PPF vs NPS: Public Provident Fund (PPF) and National Pension System (NPS) are long-term investment options. While NPS scheme is fully retirement-oriented scheme PPF can be a retirement option if the PPF account holder holds it for long-term by extending it after 15 years maturity period. However, PPF is 100 per cent debt instrument while NPS is mix of both debt and equity. In NPS, the investor has an option to choose equity exposure up to 75 per cent. According to experts, if an investor, who has slightly higher risk appetite, chooses 50:50 debt and equity exposure in the NPS account, then it would get around 10 per cent return in long-term, which is around 2.9 per cent higher than the current PPF interest rate of 7.1 per cent.

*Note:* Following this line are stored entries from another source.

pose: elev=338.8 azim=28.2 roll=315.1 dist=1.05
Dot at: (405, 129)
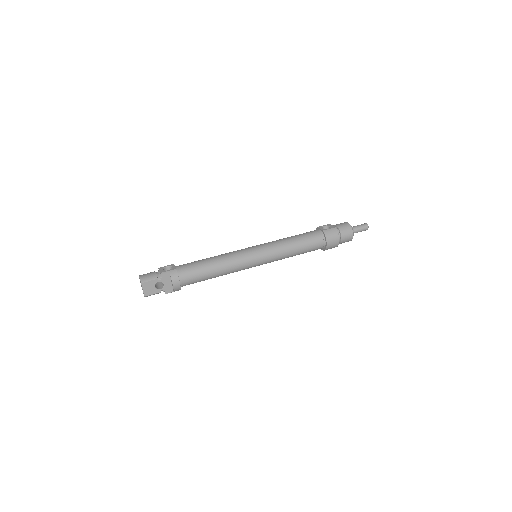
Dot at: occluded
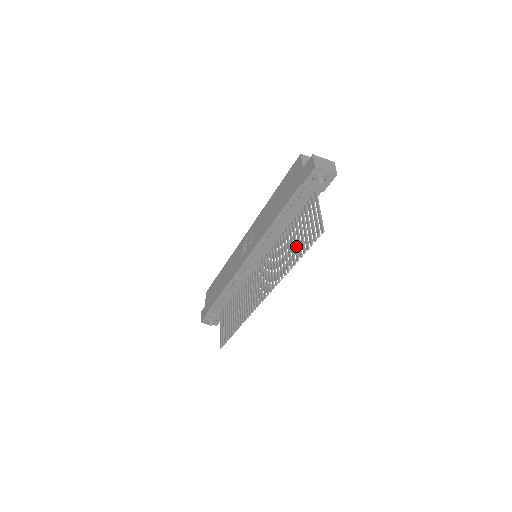
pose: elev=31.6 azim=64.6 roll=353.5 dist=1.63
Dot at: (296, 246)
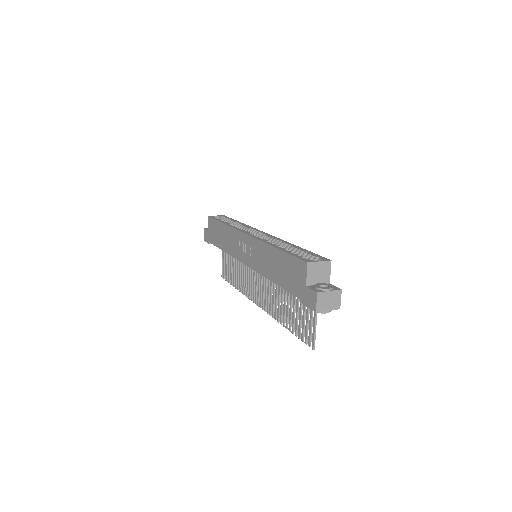
Dot at: (291, 316)
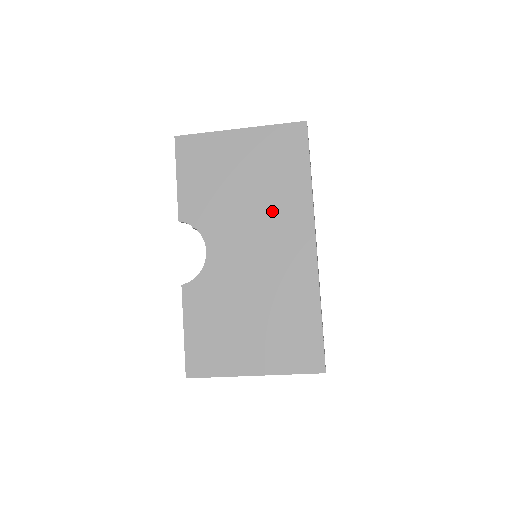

Speaking on PPF vs NPS Kartik Jhaveri, Director — Wealth Management at Transcend Consultants said, “PPF account is 100 per cent debt fund backed by Government of India while NPS is a retirement-oriented fund where the investor has to invest at least 25 per cent in debt and buy annuity of at least 40 per cent of the maturity amount. If an investor has some risk appetite, then I would advise him or her to choose 50 per cent in active mode and 50 per cent in auto mode means 50 per cent in equity and 50 per cent in equity. In the long-term say after 30 years, the annual NPS interest rate that will accrue in one’s NPS account will be around 10 per cent as equity will deliver around 12 per cent and debt will deliver 8 per cent. 50:50 debt equity exposure will split in 6 + 4 means 10 per cent net return.”
On his take on PPF vs NPS Amit Gupta, MD at SAG Infotech said, “Both PPF and NPS gives income tax exemption to the investor on its investment up to ₹1.5 lakh in single financial year. But, in NPS there is no maturity period while in PPF, there is 15 year maturity period. So, if a person wants to go long in PPF, he or she will have to submit PPF extension form at bank or post office (whichever applicable) in the last year of the maturity period of the PPF account. One can extend PPF account in blocks of 5 years for infinite number of times. Hence, if a person opens PPF account at 30 years, he or she can continue investing in PPF for near 30 years too.” Gupta advised to choose PPF extension with investment as it will help investor get benefit of compounding interest.
Now, if an investor invests ₹3,000 per month in PPF for 30 years assuming current PPF interest rate of 7.1 percent as net return, then as per the PPF calculator, one would get ₹37,08,219 PPF maturity amount.
Similarly, if an investor invests ₹3000 in NPS account keeping 50:50 exposure in equity and debt devoting 40 per cent of the net maturity amount for purchasing annuity, NPS calculator says that the maturity amount that the investor would get after 30 years will be ₹41,02,786 and he or she would get ₹13,676 monthly pension too.
So, if an investor has some risk appetite, then NPS will yield higher in comparison to PPF as it will give higher maturity amount along with monthly pension.